If you’ve been reading about retirement number estimation, you probably have heard that the experts recommend you estimate your retirement spending at around 70-90% of your current salary. The problem with using 70-90% is that:
- That’s a huge range.
- Rules of thumb work for the masses, tailor it to your own situation.
- Since when was life as easy as that?
So, while you can start with the 70-90%, picking the lower end if you want to be riskier and the higher end if you want to be conservative, here are a few tips to help you adjust it higher or lower based on these factors.

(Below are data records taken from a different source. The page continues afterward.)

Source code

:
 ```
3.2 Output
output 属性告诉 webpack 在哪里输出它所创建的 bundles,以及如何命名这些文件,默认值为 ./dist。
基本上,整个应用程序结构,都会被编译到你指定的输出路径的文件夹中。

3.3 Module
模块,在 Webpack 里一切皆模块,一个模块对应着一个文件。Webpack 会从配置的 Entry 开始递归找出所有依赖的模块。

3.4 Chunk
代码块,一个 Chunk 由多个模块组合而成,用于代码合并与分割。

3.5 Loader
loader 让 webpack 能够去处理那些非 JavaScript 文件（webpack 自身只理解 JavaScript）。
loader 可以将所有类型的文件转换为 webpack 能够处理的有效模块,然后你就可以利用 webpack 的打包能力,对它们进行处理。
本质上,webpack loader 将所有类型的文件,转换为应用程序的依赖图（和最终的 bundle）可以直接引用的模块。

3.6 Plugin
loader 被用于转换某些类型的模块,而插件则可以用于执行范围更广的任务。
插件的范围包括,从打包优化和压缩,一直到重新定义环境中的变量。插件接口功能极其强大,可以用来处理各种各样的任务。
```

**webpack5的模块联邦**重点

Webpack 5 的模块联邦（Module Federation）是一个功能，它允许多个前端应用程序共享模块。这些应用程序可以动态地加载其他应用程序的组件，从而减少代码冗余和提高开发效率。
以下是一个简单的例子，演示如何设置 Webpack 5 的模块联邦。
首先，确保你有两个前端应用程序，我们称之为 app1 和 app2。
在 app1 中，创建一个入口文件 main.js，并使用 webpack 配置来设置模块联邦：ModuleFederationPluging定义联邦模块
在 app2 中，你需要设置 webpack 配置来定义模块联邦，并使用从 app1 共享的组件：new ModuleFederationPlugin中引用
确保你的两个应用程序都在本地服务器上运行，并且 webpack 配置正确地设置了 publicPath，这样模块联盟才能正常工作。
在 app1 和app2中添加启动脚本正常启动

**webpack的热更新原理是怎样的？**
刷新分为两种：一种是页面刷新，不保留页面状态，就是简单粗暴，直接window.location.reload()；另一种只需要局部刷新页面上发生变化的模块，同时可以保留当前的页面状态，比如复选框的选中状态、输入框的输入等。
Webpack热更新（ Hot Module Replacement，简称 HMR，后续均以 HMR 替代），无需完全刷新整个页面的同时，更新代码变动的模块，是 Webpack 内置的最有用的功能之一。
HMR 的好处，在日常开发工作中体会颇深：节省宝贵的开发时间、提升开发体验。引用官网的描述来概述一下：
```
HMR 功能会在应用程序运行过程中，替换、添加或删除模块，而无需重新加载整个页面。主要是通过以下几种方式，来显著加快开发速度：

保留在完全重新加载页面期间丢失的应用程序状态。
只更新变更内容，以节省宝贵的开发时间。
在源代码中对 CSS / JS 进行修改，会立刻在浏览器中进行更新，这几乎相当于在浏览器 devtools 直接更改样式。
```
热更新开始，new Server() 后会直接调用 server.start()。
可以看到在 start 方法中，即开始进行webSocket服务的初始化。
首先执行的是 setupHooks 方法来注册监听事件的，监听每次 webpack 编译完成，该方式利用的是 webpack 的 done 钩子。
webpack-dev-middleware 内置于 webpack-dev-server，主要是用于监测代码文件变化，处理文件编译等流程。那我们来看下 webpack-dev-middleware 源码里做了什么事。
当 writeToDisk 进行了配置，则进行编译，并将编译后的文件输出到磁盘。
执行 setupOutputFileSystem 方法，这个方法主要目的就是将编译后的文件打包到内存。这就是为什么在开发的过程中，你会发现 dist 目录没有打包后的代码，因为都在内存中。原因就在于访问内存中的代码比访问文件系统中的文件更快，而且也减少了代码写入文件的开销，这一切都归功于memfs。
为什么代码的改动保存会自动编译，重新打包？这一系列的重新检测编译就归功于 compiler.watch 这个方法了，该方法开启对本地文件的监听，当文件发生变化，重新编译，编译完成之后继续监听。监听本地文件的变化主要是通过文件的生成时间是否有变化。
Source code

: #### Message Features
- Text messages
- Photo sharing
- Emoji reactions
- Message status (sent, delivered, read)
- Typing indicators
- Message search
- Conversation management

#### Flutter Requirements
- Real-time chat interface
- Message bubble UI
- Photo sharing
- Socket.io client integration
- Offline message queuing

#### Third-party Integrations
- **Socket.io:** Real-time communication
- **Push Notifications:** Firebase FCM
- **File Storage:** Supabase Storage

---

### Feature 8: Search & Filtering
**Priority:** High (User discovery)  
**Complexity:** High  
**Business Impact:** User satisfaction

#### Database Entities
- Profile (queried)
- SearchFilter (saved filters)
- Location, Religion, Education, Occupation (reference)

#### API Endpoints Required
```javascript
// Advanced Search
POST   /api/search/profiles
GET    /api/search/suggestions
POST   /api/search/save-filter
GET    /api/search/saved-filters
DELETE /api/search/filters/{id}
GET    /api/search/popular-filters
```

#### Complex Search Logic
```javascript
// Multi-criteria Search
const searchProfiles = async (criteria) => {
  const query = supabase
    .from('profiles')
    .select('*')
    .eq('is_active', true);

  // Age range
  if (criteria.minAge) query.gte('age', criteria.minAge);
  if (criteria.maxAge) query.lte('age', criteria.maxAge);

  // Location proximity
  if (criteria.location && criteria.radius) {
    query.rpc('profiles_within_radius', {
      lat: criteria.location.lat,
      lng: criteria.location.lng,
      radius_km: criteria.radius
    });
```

Remember expenses that will go away. Hopefully in retirement you won’t have to be paying off a mortgage or at least you’ll be very close. Consider that and other expenses that may be sunsetting while you are in retirement and be sure to take that into account when you make your retirement calculations.
Think about what you might cut out You may enjoy horseback riding as a hobby and it’s one of your expenses right now, do you foresee yourself continuing that hobby into retirement? You may love the internet now but you might want to cancel cable in your retirement so you can disconnect? Consider these as ways to lower your needs.
Medical expenses. If you’re in relatively good health and have good health insurance, you may not need to adjust the 70-90% rule. If you are a smoker, you have a family history of health disease or cancer or any of other chronic conditions, or are in moderate to poorer health, add some padding to your retirement number to cover those contingencies.
Longevity. A scary problem to have is for you to out live your money. If you’re in good health and come from a family with long lifespans, add some more funds to the rule so that you can cover the good situation of living longer.
Ultimately you need to think of all these factors that may require you to have more funds than you original anticipated. Rules of thumb are a good start but they’re not the final answer.